> WHAT IS BEING ASKED: An exact copy of all the data below is needed, without its pictures.
== INFORMATION SHOWN
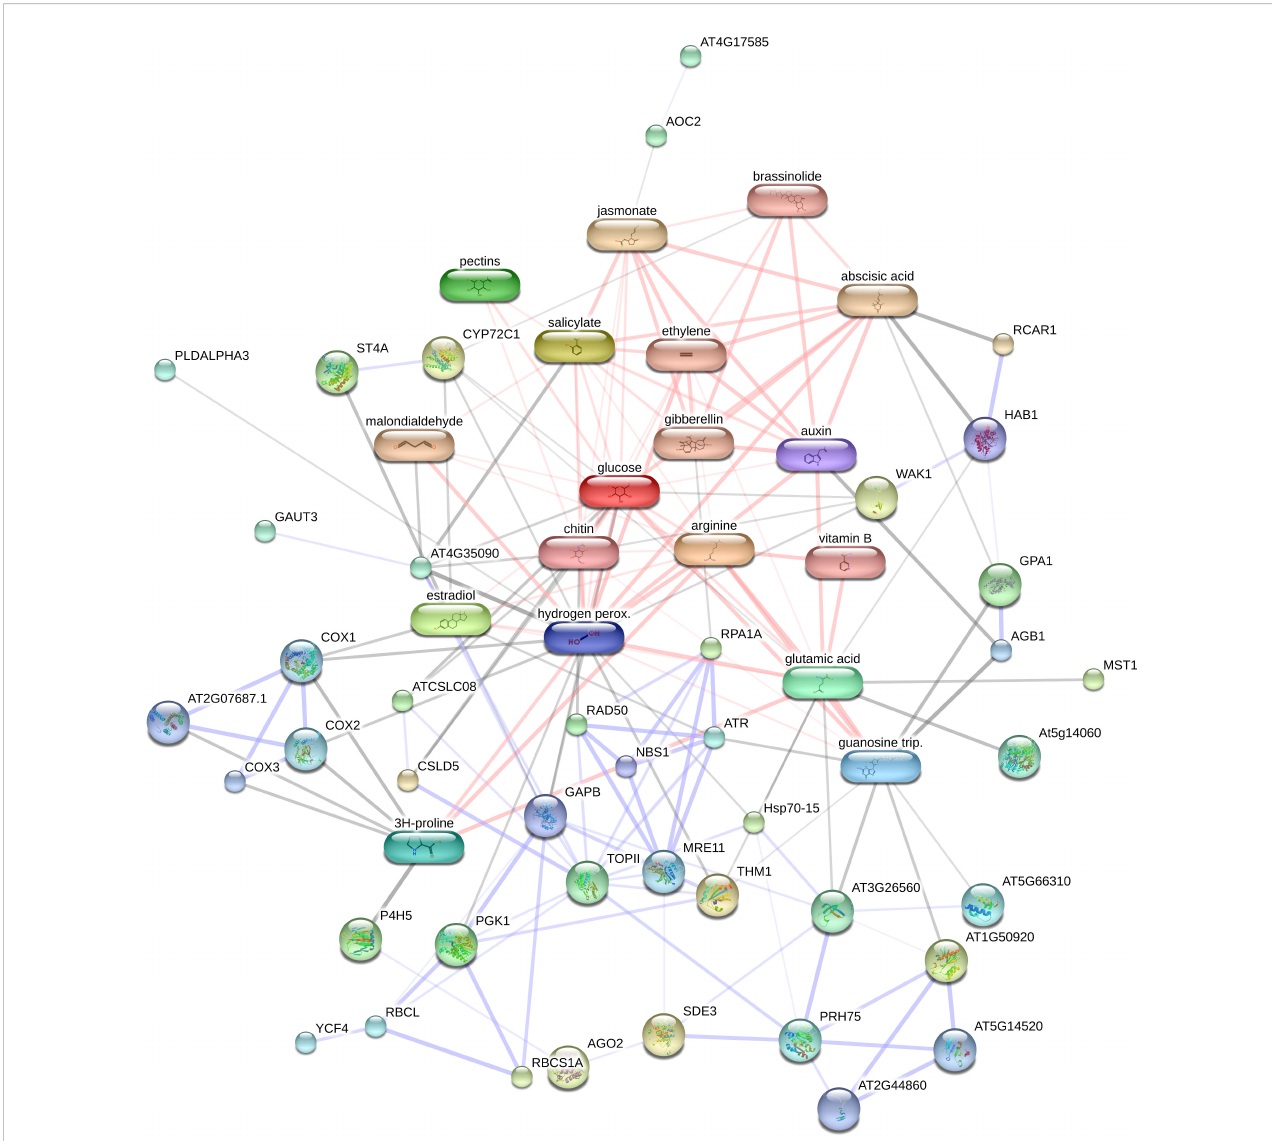
FIGURE 4 Analysis of the network of protein – chemical of identi fi ed proteins using STITCH 5.0. AT2G44860, large subunit ribosomal protein L24e; AT3G17530, F- box and associated interaction domain-containing protein; WAK1, Serine/threonine-protein kinase; At5g14060, aspartokinase 2; SDE3, SILENCINGDEFECTIVE; AT1G11780, alpha-ketoglutarate-dependent dioxygenase alkB; ST4A, sulfotransferase 4A; AGO2, argonaute 2;P4H5, prolyl 4- hydroxylase 5; AOC2, allene oxide cyclase 2; THM1, thioredoxin M1, RPA1A, replication factor A1; YCF4, unfolded protein binding; GPA1, G protein alpha subunit 1; NBS1, nijmegen breakage syndrome 1; PLDALPHA3, phospholipase D; RBCS1A, ribulose bisphosphate carboxylase small chain 1A, AT4G35090, catalase 2; TOPII, topoisomerase II; AT4G17585, aluminum activated malate transporter family protein;HAB1, HYPERSENSITIVE TO ABA1; CSLD5, 1,4-beta-D-xylan synthase; AT5G14520, pescadillo-related protein; MST1, thiosulfate sulfurtransferase;COX1, cytochrome oxidase; AT3G26560, ATP-dependent RNA helicase DHX8/PRP22; RCAR1, abscisic acid receptor PYL9; RAD50, DNA repair protein RAD50; RBCL, ribulose-bisphosphate carboxylases;ATCSLC08, putative xyloglucan glycosyltransferase 8; GAUT3, galacturonosyltransferase 3; PGK1, phosphoglycerate kinase 1;PRH75, DEAD-box ATP-dependent RNA helicase 7; AT5G66310, ATP binding microtubule motor family protein; ATR, serine/threonine-protein kinase ATR;AGB1, GTP binding protein beta 1; CYP72C1, cytochrome p450 72c1; AT2G07687.1, cytochrome c oxidase subunit 3; COX3, cytochrome c oxidase subunit 3; MRE11, MEIOTIC RECOMBINATION 11; COX2, cytochrome oxidase 2; Hsp70-15, Heat shock protein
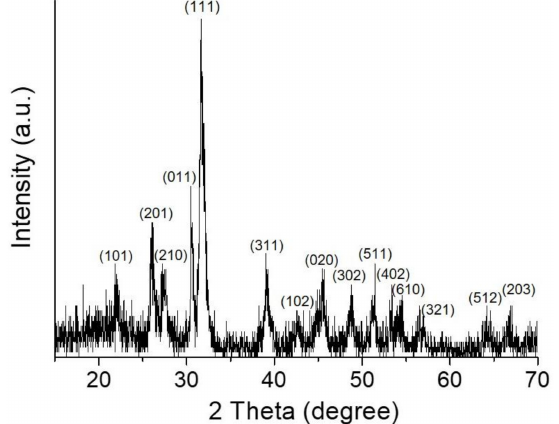
Figure 7. XRD results of the RGO/F-SnS NCs synthesized in this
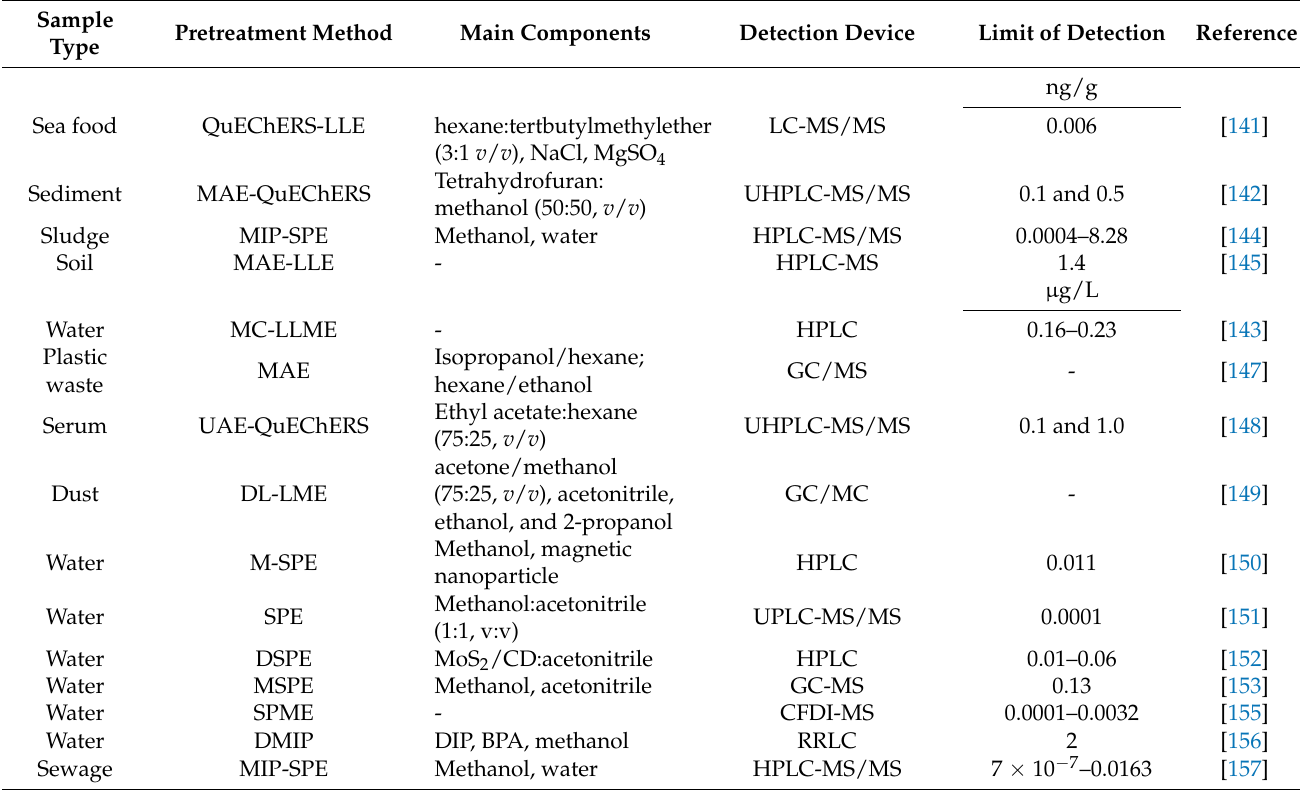
Table 3. Sample pretreatment methods for TBBPA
====
> EXERCISE OUTPUT:
FIGURE 4 Analysis of the network of protein – chemical of identi fi ed proteins using STITCH 5.0. AT2G44860, large subunit ribosomal protein L24e; AT3G17530, F- box and associated interaction domain-containing protein; WAK1, Serine/threonine-protein kinase; At5g14060, aspartokinase 2; SDE3, SILENCINGDEFECTIVE; AT1G11780, alpha-ketoglutarate-dependent dioxygenase alkB; ST4A, sulfotransferase 4A; AGO2, argonaute 2;P4H5, prolyl 4- hydroxylase 5; AOC2, allene oxide cyclase 2; THM1, thioredoxin M1, RPA1A, replication factor A1; YCF4, unfolded protein binding; GPA1, G protein alpha subunit 1; NBS1, nijmegen breakage syndrome 1; PLDALPHA3, phospholipase D; RBCS1A, ribulose bisphosphate carboxylase small chain 1A, AT4G35090, catalase 2; TOPII, topoisomerase II; AT4G17585, aluminum activated malate transporter family protein;HAB1, HYPERSENSITIVE TO ABA1; CSLD5, 1,4-beta-D-xylan synthase; AT5G14520, pescadillo-related protein; MST1, thiosulfate sulfurtransferase;COX1, cytochrome oxidase; AT3G26560, ATP-dependent RNA helicase DHX8/PRP22; RCAR1, abscisic acid receptor PYL9; RAD50, DNA repair protein RAD50; RBCL, ribulose-bisphosphate carboxylases;ATCSLC08, putative xyloglucan glycosyltransferase 8; GAUT3, galacturonosyltransferase 3; PGK1, phosphoglycerate kinase 1;PRH75, DEAD-box ATP-dependent RNA helicase 7; AT5G66310, ATP binding microtubule motor family protein; ATR, serine/threonine-protein kinase ATR;AGB1, GTP binding protein beta 1; CYP72C1, cytochrome p450 72c1; AT2G07687.1, cytochrome c oxidase subunit 3; COX3, cytochrome c oxidase subunit 3; MRE11, MEIOTIC RECOMBINATION 11; COX2, cytochrome oxidase 2; Hsp70-15, Heat shock protein
Figure 7. XRD results of the RGO/F-SnS NCs synthesized in this
Table 3. Sample pretreatment methods for TBBPA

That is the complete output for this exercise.